Biological systems often oscillate to maintain their intended function. The beating of the heart is a good example. It is often the case that different oscillators interact and sometimes synchronize. The process by which synchronization happens is not well understood, but mathematical and computational models may provide some insight.
Bartocci et al. describe oscillator time automata as a class of time automata that we can use to model biological systems. They then show how synchronization of populations of oscillators can be described using biological oscillator synchronization logic (BOSL). A central focus of the paper is the introduction of a model for checking algorithms for the BOSL. This is important because it provides a framework for using BOSL to identify synchronization patterns in a population of oscillators.
The approach presented is very much driven by theoretical computer science and the mathematics and logic of oscillators. This is certainly a reasonable approach to the problem, but it is interesting to think about how the authors could extend the work using formal statistical methods such as hypothesis testing. This would require establishing a null hypothesis, an alternate hypothesis, a test statistic, and a decision rule.

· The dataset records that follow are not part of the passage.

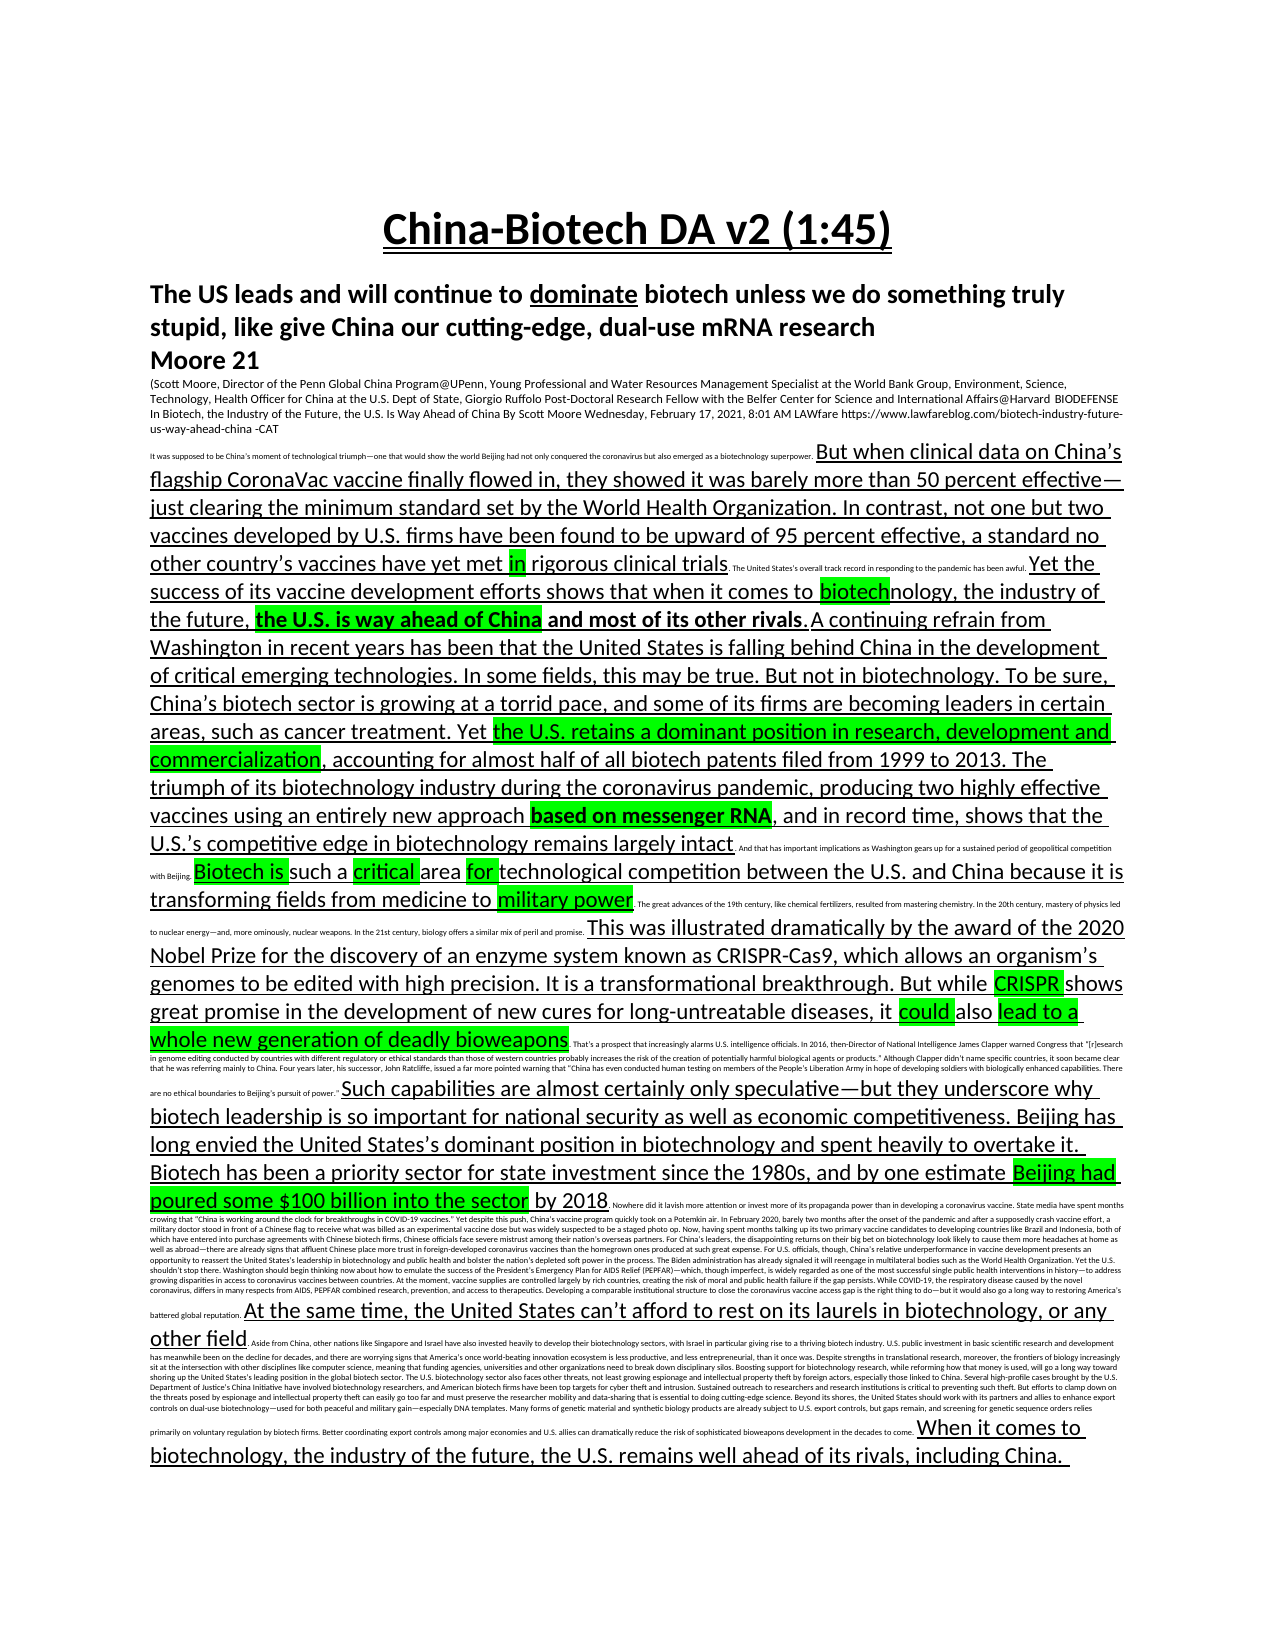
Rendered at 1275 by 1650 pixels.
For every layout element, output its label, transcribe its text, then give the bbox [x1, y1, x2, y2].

text Moore 21 [150, 343, 1125, 376]
text (Scott Moore, Director of the Penn Global China Program@UPenn, Young Professional and Water Resources Management Specialist at the World Bank Group, Environment, Science, Technology, Health Officer for China at the U.S. Dept of State, Giorgio Ruffolo Post-Doctoral Research Fellow with the Belfer Center for Science and International Affairs@Harvard BIODEFENSE In Biotech, the Industry of the Future, the U.S. Is Way Ahead of China By Scott Moore Wednesday, February 17, 2021, 8:01 AM LAWfare https://www.lawfareblog.com/biotech-industry-future-us-way-ahead-china -CAT [150, 376, 1125, 437]
subtitle The US leads and will continue to dominate biotech unless we do something truly stupid, like give China our cutting-edge, dual-use mRNA research [150, 277, 1125, 343]
subtitle China-Biotech DA v2 (1:45) [150, 200, 1125, 256]
text It was supposed to be China’s moment of technological triumph—one that would show the world Beijing had not only conquered the coronavirus but also emerged as a biotechnology superpower. But when clinical data on China’s flagship CoronaVac vaccine finally flowed in, they showed it was barely more than 50 percent effective—just clearing the minimum standard set by the World Health Organization. In contrast, not one but two vaccines developed by U.S. firms have been found to be upward of 95 percent effective, a standard no other country’s vaccines have yet met in rigorous clinical trials. The United States’s overall track record in responding to the pandemic has been awful. Yet the success of its vaccine development efforts shows that when it comes to biotechnology, the industry of the future, the U.S. is way ahead of China and most of its other rivals. A continuing refrain from Washington in recent years has been that the United States is falling behind China in the development of critical emerging technologies. In some fields, this may be true. But not in biotechnology. To be sure, China’s biotech sector is growing at a torrid pace, and some of its firms are becoming leaders in certain areas, such as cancer treatment. Yet the U.S. retains a dominant position in research, development and commercialization, accounting for almost half of all biotech patents filed from 1999 to 2013. The triumph of its biotechnology industry during the coronavirus pandemic, producing two highly effective vaccines using an entirely new approach based on messenger RNA, and in record time, shows that the U.S.’s competitive edge in biotechnology remains largely intact. And that has important implications as Washington gears up for a sustained period of geopolitical competition with Beijing. Biotech is such a critical area for technological competition between the U.S. and China because it is transforming fields from medicine to military power. The great advances of the 19th century, like chemical fertilizers, resulted from mastering chemistry. In the 20th century, mastery of physics led to nuclear energy—and, more ominously, nuclear weapons. In the 21st century, biology offers a similar mix of peril and promise. This was illustrated dramatically by the award of the 2020 Nobel Prize for the discovery of an enzyme system known as CRISPR-Cas9, which allows an organism’s genomes to be edited with high precision. It is a transformational breakthrough. But while CRISPR shows great promise in the development of new cures for long-untreatable diseases, it could also lead to a whole new generation of deadly bioweapons. That’s a prospect that increasingly alarms U.S. intelligence officials. In 2016, then-Director of National Intelligence James Clapper warned Congress that “[r]esearch in genome editing conducted by countries with different regulatory or ethical standards than those of western countries probably increases the risk of the creation of potentially harmful biological agents or products.” Although Clapper didn’t name specific countries, it soon became clear that he was referring mainly to China. Four years later, his successor, John Ratcliffe, issued a far more pointed warning that “China has even conducted human testing on members of the People’s Liberation Army in hope of developing soldiers with biologically enhanced capabilities. There are no ethical boundaries to Beijing’s pursuit of power.” Such capabilities are almost certainly only speculative—but they underscore why biotech leadership is so important for national security as well as economic competitiveness. Beijing has long envied the United States’s dominant position in biotechnology and spent heavily to overtake it. Biotech has been a priority sector for state investment since the 1980s, and by one estimate Beijing had poured some $100 billion into the sector by 2018. Nowhere did it lavish more attention or invest more of its propaganda power than in developing a coronavirus vaccine. State media have spent months crowing that “China is working around the clock for breakthroughs in COVID-19 vaccines.” Yet despite this push, China’s vaccine program quickly took on a Potemkin air. In February 2020, barely two months after the onset of the pandemic and after a supposedly crash vaccine effort, a military doctor stood in front of a Chinese flag to receive what was billed as an experimental vaccine dose but was widely suspected to be a staged photo op. Now, having spent months talking up its two primary vaccine candidates to developing countries like Brazil and Indonesia, both of which have entered into purchase agreements with Chinese biotech firms, Chinese officials face severe mistrust among their nation’s overseas partners. For China’s leaders, the disappointing returns on their big bet on biotechnology look likely to cause them more headaches at home as well as abroad—there are already signs that affluent Chinese place more trust in foreign-developed coronavirus vaccines than the homegrown ones produced at such great expense. For U.S. officials, though, China’s relative underperformance in vaccine development presents an opportunity to reassert the United States’s leadership in biotechnology and public health and bolster the nation’s depleted soft power in the process. The Biden administration has already signaled it will reengage in multilateral bodies such as the World Health Organization. Yet the U.S. shouldn’t stop there. Washington should begin thinking now about how to emulate the success of the President’s Emergency Plan for AIDS Relief (PEPFAR)—which, though imperfect, is widely regarded as one of the most successful single public health interventions in history—to address growing disparities in access to coronavirus vaccines between countries. At the moment, vaccine supplies are controlled largely by rich countries, creating the risk of moral and public health failure if the gap persists. While COVID-19, the respiratory disease caused by the novel coronavirus, differs in many respects from AIDS, PEPFAR combined research, prevention, and access to therapeutics. Developing a comparable institutional structure to close the coronavirus vaccine access gap is the right thing to do—but it would also go a long way to restoring America’s battered global reputation. At the same time, the United States can’t afford to rest on its laurels in biotechnology, or any other field. Aside from China, other nations like Singapore and Israel have also invested heavily to develop their biotechnology sectors, with Israel in particular giving rise to a thriving biotech industry. U.S. public investment in basic scientific research and development has meanwhile been on the decline for decades, and there are worrying signs that America’s once world-beating innovation ecosystem is less productive, and less entrepreneurial, than it once was. Despite strengths in translational research, moreover, the frontiers of biology increasingly sit at the intersection with other disciplines like computer science, meaning that funding agencies, universities and other organizations need to break down disciplinary silos. Boosting support for biotechnology research, while reforming how that money is used, will go a long way toward shoring up the United States’s leading position in the global biotech sector. The U.S. biotechnology sector also faces other threats, not least growing espionage and intellectual property theft by foreign actors, especially those linked to China. Several high-profile cases brought by the U.S. Department of Justice’s China Initiative have involved biotechnology researchers, and American biotech firms have been top targets for cyber theft and intrusion. Sustained outreach to researchers and research institutions is critical to preventing such theft. But efforts to clamp down on the threats posed by espionage and intellectual property theft can easily go too far and must preserve the researcher mobility and data-sharing that is essential to doing cutting-edge science. Beyond its shores, the United States should work with its partners and allies to enhance export controls on dual-use biotechnology—used for both peaceful and military gain—especially DNA templates. Many forms of genetic material and synthetic biology products are already subject to U.S. export controls, but gaps remain, and screening for genetic sequence orders relies primarily on voluntary regulation by biotech firms. Better coordinating export controls among major economies and U.S. allies can dramatically reduce the risk of sophisticated bioweapons development in the decades to come. When it comes to biotechnology, the industry of the future, the U.S. remains well ahead of its rivals, including China. That’s something Americans can, and should, take pride in. But the U.S. must make proactive investments and undertake significant reforms now to ensure that things stay that way. [150, 437, 1125, 1469]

Here, a null hypothesis could be “no synchrony among a population of oscillators.” We could identify a test statistic from the BOSL and determine statistical significance using permutation testing. Here, we could generate 104 or more randomly generated populations of oscillators to estimate the null distribution of the test statistic. We can estimate a p-value measuring the probability of a type I error or false positive from this null distribution. Alternatively, we could use bootstrapping to estimate the standard error of the test statistic and then to construct a confidence interval for hypothesis testing.
This type of merger of theoretical computer science and statistics will be necessary for bringing methods such as BOSL to biologists for solving real-world problems such as the development of new drugs that can target oscillating biological systems with health implications.